╭─ Çıkarılan Metin

İnsanın normal kabul edilen vücut sıcaklığı 36,12 ile 37,8°C arasıdır. Bu sıcaklık, ortalamanın bir derece dahi üstüne çıktığında yaşam fonksiyonlarımız tehlikeye girer. 40°C, durumun ölümcül olma eşiğidir. Bir insanın bedeni için birkaç derecelik fark bile bu kadar önemliyken küresel iklim değişikliği, dünyadaki canlı-cansız bütün varlıklar için kilit bir konumdadır.
Tarım ve Orman Bakanlığı’na bağlı Meteoroloji Genel Müdürlüğü’nün geçtiğimiz aylarda yayınladığı “2018 Yılı İklim Değerlendirmesi” bültenine göre, yaşadığımız coğrafya geçen yıl 1971’den bu yana en sıcak ikinci yılı yaşadı.
Geçtiğimiz yılla ilgili sıcaklık ve yağış gözlemlerinin 1981-2010 iklim periyodundaki normaller ile karşılaştırıldığı bültene göre yağışlar ise ortalama değerlerinin yaklaşık %15 üzerindeydi. 2018 yazının mottosu “esmiyor” iken aniden çıkan fırtınalar, bastıran yağmurlar herkesi şaşırtıyor; bu havada bir terslik olduğunu, görmek istemeyenlerin dahi gözüne sokuyordu. Bu yaz da benzeri bir durumun yaşanması bekleniyor.

╰─

Yapılacaklar:
• 1. İklim değişikliği metninde °C cinsinden verilen bütün sıcaklık değerlerini sıralayın.
• 2. İklim değişikliği metnine göre şu soruları yanıtlayın:
(a) "2018 Yılı İklim Değerlendirmesi" bültenini hangi kurum yayınladı?
(b) 2018'de yağışlar ortalama değerlerin yaklaşık ne kadar üzerindeydi?
(c) 2018 yazının mottosu ne olarak veriliyor?
• 3. Lütfen iklim değişikliği metnini iki cümleyle özetleyin.
Ardından gelen materyal, metinden ayrı bir kaynaktır.

╭─ Verilen Materyal

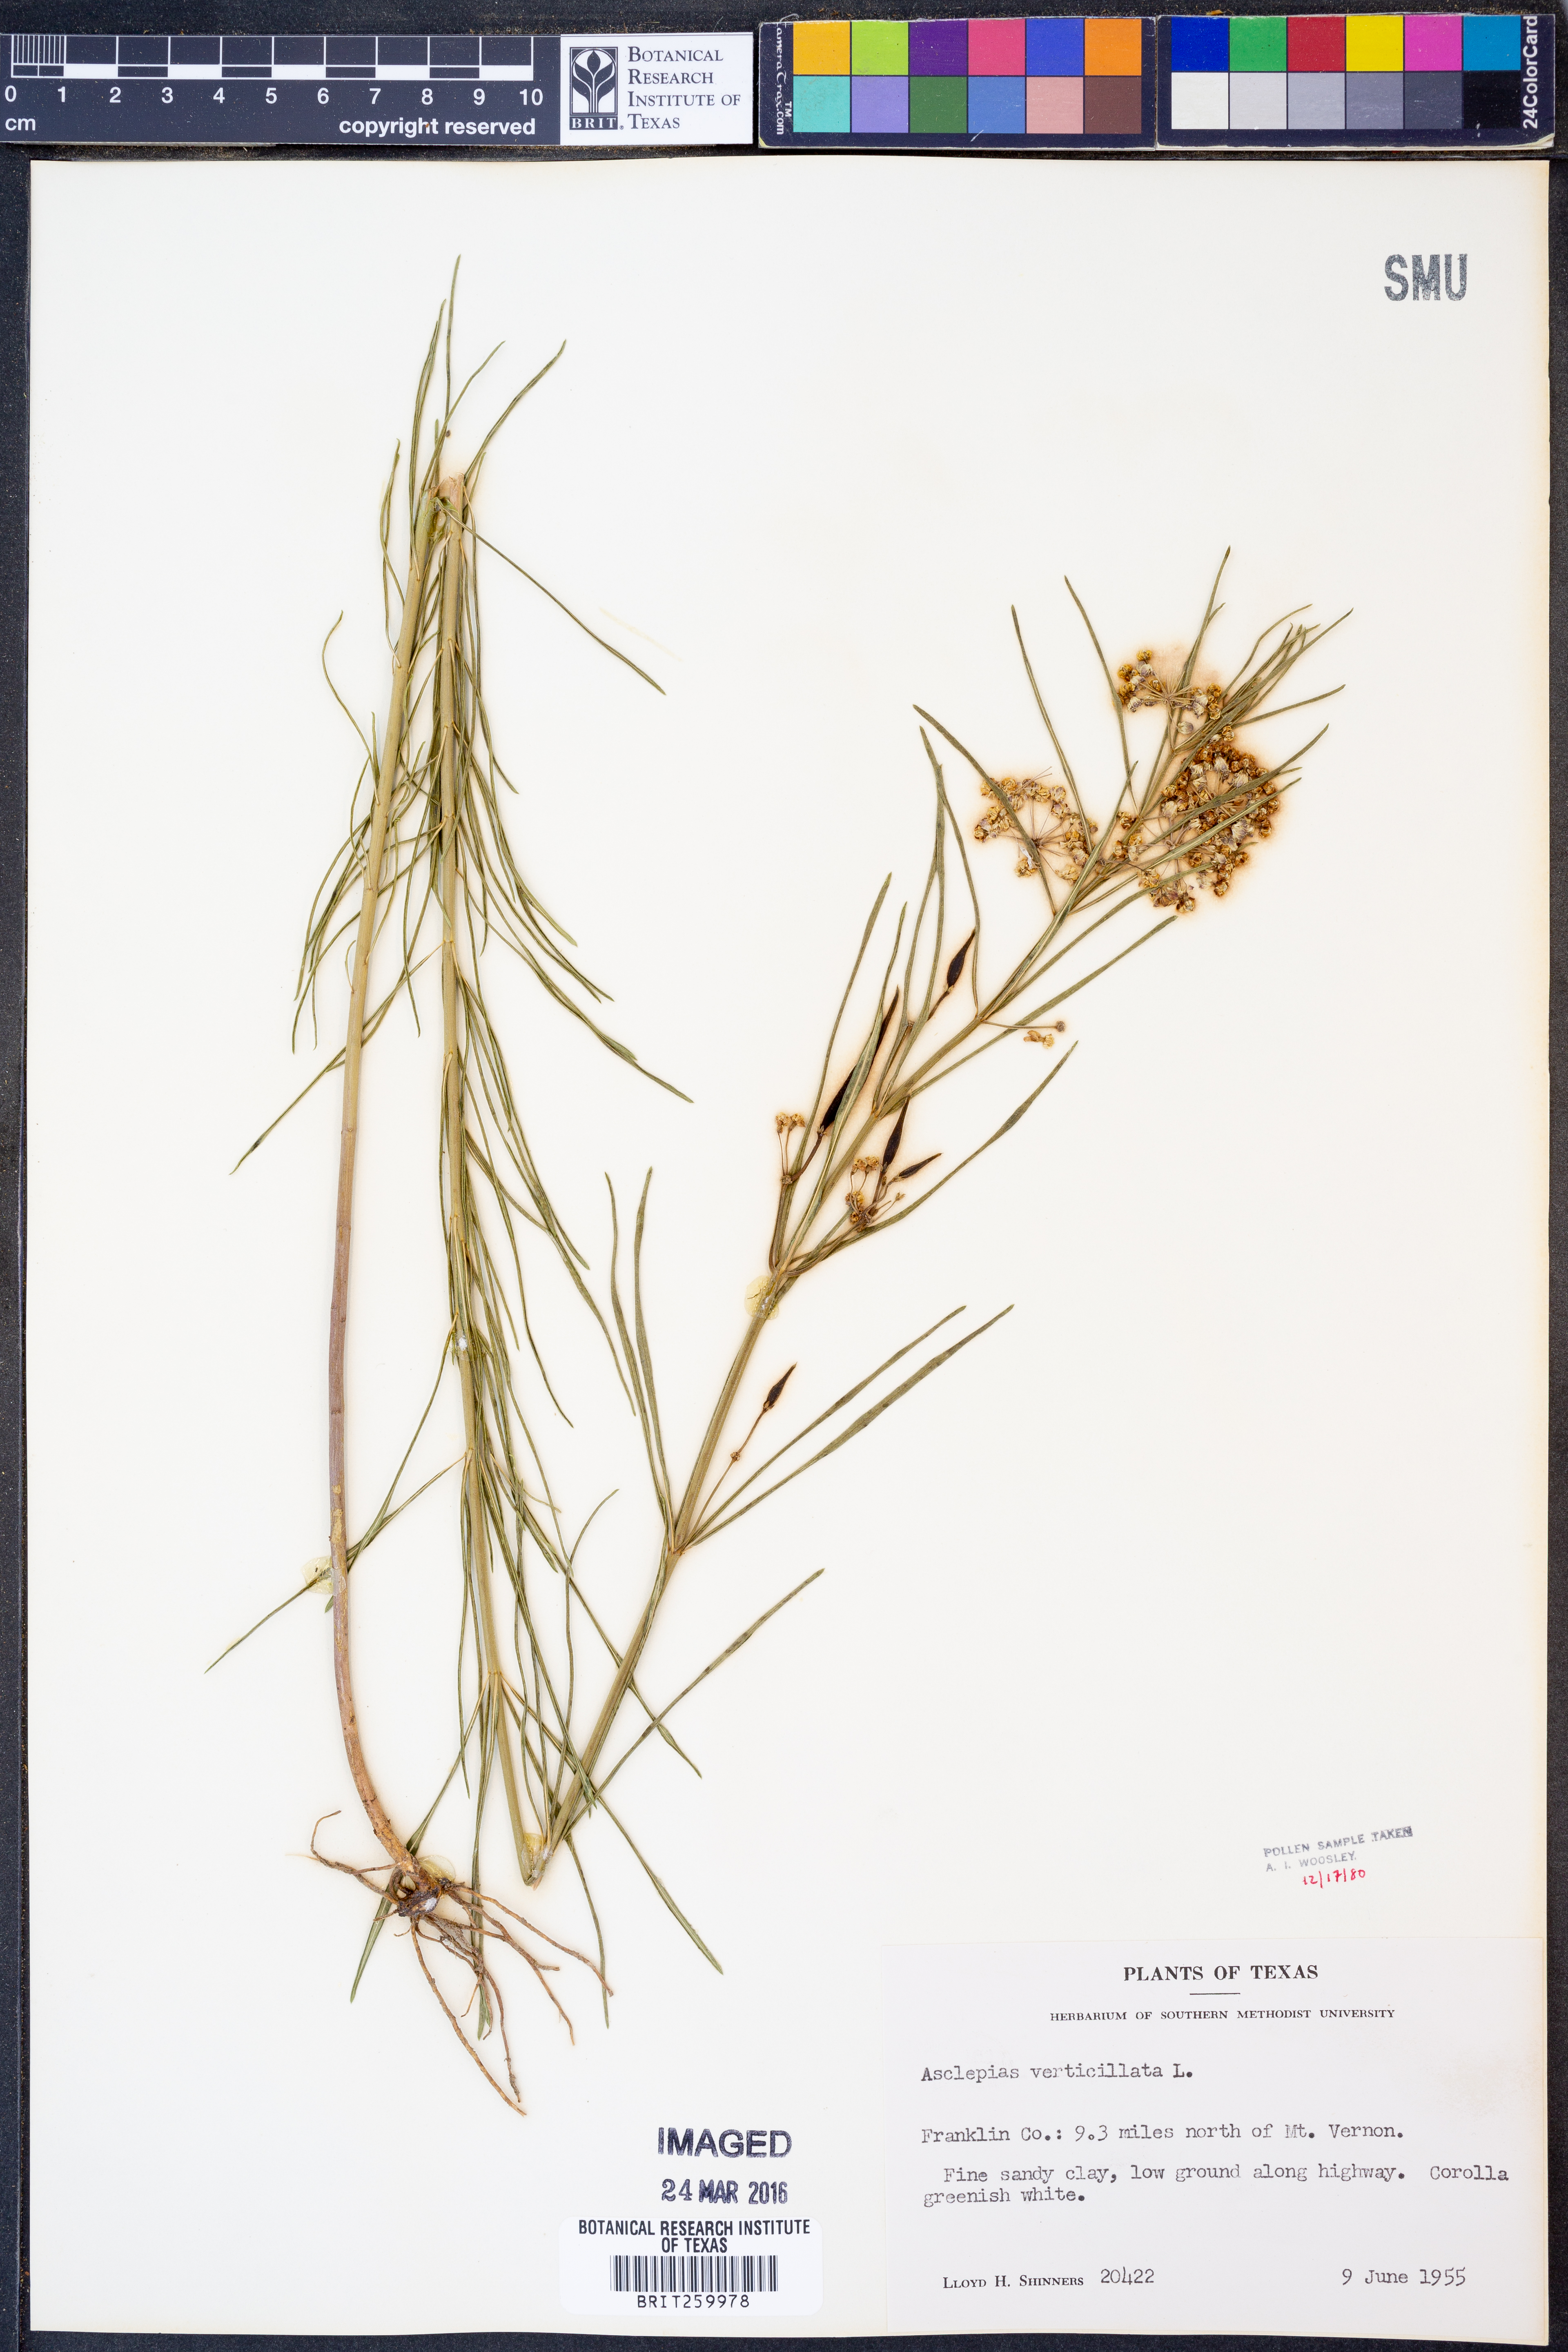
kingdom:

╰─

Cevaplar:
• 1.
36,12°C
37,8°C
40°C

• 2.
(a) Tarım ve Orman Bakanlığı'na bağlı Meteoroloji Genel Müdürlüğü
(b) Yaklaşık %15
(c) "Esmiyor"

• 3. İnsan bedeni için birkaç derecelik sıcaklık farkı bile bu kadar önemliyken küresel iklim değişikliği, dünyadaki bütün canlı ve cansız varlıklar için kilit bir konumdadır. Meteoroloji Genel Müdürlüğü'nün bültenine göre 2018, 1971'den bu yana en sıcak ikinci yıl oldu, yağışlar ortalamanın yaklaşık %15 üzerinde gerçekleşti ve bu yaz da benzer bir durumun yaşanması bekleniyor.